Indeed, the bishops' most passionate defender in recent months has been another daily newspaper editor, Giuliano Ferrara of Il Foglio, a former Berlusconi minister who is an atheist.
“Without being a Catholic”, he says, “I think many Catholic things.”
How far can the bishops go to impose Catholic views on society? Church leaders often behave as if Italy were still as homogeneously Catholic as in the days when every Italian home had a crucifix above the marital bed and a black-and-white television from which Pius XII would occasionally bestow a restrained wave.
After church groups rallied several hundred thousand people to a family day in Rome on May 12th, Archbishop Bagnasco declared smugly that it was “society expressing itself in an unequivocal way”.
Yet today's Italy has one of the world's lowest birth rates, thanks to near-universal defiance of Vatican teaching on contraception. A quarter of young cohabiting couples are unmarried.
Church sociologists insist that the share of Italians attending mass at least once a month remains steady at 50%, but a study publicised in February suggests that the true figure is lower (23% in the patriarchate of Venice, where the research was conducted).
“The whole of society is not Roman Catholic,” says Marcello Vigli, a lay activist and veteran of the Christian Social movement. “So you cannot impose by law what the hierarchy considers to be right. Otherwise, you start to become a confessional society.”
To Giuliano Ferrara of Il Foglio, such a view is pure hypocrisy. “If the church has a right to say what it thinks, it also has a right to be on the political scene. What it does not have is a right to coerce.”
Many Italians would agree. But some argue that it does, in practice, coerce.

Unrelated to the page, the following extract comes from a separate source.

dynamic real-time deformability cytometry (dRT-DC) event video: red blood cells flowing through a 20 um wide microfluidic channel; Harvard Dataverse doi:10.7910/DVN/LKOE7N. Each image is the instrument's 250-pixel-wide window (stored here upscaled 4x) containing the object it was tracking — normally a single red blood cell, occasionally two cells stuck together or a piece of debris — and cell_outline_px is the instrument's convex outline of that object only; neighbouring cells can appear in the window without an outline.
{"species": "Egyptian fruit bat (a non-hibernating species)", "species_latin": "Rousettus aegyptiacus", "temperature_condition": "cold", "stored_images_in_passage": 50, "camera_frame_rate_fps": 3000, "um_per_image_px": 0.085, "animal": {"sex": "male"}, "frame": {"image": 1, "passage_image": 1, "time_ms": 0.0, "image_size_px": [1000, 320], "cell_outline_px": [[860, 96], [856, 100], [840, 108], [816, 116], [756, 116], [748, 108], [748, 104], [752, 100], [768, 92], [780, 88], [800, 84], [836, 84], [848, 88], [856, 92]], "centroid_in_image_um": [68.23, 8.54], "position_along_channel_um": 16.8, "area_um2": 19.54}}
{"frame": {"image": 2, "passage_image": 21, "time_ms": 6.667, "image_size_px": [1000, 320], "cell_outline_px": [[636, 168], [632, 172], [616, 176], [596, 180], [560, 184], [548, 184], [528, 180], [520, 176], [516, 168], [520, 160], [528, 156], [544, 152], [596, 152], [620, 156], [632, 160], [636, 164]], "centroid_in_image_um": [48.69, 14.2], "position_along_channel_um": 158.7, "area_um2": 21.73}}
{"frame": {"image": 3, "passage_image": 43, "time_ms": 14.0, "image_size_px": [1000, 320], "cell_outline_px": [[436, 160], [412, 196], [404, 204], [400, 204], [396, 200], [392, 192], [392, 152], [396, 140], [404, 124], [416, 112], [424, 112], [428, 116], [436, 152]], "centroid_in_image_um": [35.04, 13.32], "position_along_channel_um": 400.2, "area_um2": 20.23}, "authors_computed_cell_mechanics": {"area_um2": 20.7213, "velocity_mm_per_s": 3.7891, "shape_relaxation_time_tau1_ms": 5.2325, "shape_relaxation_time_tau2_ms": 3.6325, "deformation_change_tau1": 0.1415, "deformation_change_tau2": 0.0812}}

In March Archbishop Bagnasco's office in effect told those politicians who consider themselves Catholic to vote against granting legal rights to unmarried couples.
His supporters retort that he was merely reminding lawmakers of church teaching; and that, in any case, the bishops' position coincided with the dominant social view (47-45% against the bill, said a poll in another daily, Corriere della Sera).
But Archbishop Bagnasco's warning caused deep resentment among supporters of the measure, all the more so after he appeared to bracket them with apologists for paedophilia and incest.
Soon after that remark, threatening graffiti appeared on the door of his cathedral in Genoa.
He then received an envelope containing a bullet and the symbol of the Red Brigades' terror group.
He has now been given an armed police guard.
Addressing the bishops' assembly, Pope Benedict said that “the Catholic faith and the church's presence remain the great unifying factor of this beloved nation”.
Of late, it has not always seemed that way.